> _WHAT YOU SHOULD DO_
Return all of the entries exactly, with nothing added or left out.

> _PROVIDED RECORDS_
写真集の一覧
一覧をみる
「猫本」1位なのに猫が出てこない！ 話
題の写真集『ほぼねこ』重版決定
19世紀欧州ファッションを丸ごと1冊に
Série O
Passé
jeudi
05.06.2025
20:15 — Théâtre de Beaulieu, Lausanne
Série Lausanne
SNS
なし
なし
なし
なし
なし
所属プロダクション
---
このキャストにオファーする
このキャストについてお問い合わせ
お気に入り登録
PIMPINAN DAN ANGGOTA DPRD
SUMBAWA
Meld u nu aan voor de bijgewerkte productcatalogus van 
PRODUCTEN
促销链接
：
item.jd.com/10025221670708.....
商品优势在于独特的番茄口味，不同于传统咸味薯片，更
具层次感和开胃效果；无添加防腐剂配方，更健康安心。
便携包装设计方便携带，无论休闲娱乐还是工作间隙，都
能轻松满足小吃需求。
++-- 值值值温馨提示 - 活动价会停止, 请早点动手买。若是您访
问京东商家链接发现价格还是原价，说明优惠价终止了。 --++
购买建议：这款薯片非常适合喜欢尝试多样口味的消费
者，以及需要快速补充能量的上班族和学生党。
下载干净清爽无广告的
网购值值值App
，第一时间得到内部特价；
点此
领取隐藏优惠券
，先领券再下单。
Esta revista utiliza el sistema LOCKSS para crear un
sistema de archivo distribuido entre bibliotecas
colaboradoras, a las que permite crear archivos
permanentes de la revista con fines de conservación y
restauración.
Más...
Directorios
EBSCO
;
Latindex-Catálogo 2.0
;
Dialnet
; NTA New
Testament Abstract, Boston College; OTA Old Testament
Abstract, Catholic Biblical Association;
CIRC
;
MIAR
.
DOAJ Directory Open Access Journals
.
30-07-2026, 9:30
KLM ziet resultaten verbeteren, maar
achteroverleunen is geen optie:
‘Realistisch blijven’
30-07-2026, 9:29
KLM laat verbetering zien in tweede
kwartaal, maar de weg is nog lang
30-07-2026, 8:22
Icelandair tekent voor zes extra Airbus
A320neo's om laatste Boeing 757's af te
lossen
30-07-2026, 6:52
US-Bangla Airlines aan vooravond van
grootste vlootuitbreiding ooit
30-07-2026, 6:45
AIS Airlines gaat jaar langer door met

> _OUTPUT FOR THIS EXERCISE_
写真集の一覧
一覧をみる
「猫本」1位なのに猫が出てこない！ 話
題の写真集『ほぼねこ』重版決定
19世紀欧州ファッションを丸ごと1冊に
Série O
Passé
jeudi
05.06.2025
20:15 — Théâtre de Beaulieu, Lausanne
Série Lausanne
SNS
なし
なし
なし
なし
なし
所属プロダクション
---
このキャストにオファーする
このキャストについてお問い合わせ
お気に入り登録
PIMPINAN DAN ANGGOTA DPRD
SUMBAWA
Meld u nu aan voor de bijgewerkte productcatalogus van 
PRODUCTEN
促销链接
：
item.jd.com/10025221670708.....
商品优势在于独特的番茄口味，不同于传统咸味薯片，更
具层次感和开胃效果；无添加防腐剂配方，更健康安心。
便携包装设计方便携带，无论休闲娱乐还是工作间隙，都
能轻松满足小吃需求。
++-- 值值值温馨提示 - 活动价会停止, 请早点动手买。若是您访
问京东商家链接发现价格还是原价，说明优惠价终止了。 --++
购买建议：这款薯片非常适合喜欢尝试多样口味的消费
者，以及需要快速补充能量的上班族和学生党。
下载干净清爽无广告的
网购值值值App
，第一时间得到内部特价；
点此
领取隐藏优惠券
，先领券再下单。
Esta revista utiliza el sistema LOCKSS para crear un
sistema de archivo distribuido entre bibliotecas
colaboradoras, a las que permite crear archivos
permanentes de la revista con fines de conservación y
restauración.
Más...
Directorios
EBSCO
;
Latindex-Catálogo 2.0
;
Dialnet
; NTA New
Testament Abstract, Boston College; OTA Old Testament
Abstract, Catholic Biblical Association;
CIRC
;
MIAR
.
DOAJ Directory Open Access Journals
.
30-07-2026, 9:30
KLM ziet resultaten verbeteren, maar
achteroverleunen is geen optie:
‘Realistisch blijven’
30-07-2026, 9:29
KLM laat verbetering zien in tweede
kwartaal, maar de weg is nog lang
30-07-2026, 8:22
Icelandair tekent voor zes extra Airbus
A320neo's om laatste Boeing 757's af te
lossen
30-07-2026, 6:52
US-Bangla Airlines aan vooravond van
grootste vlootuitbreiding ooit
30-07-2026, 6:45
AIS Airlines gaat jaar langer door met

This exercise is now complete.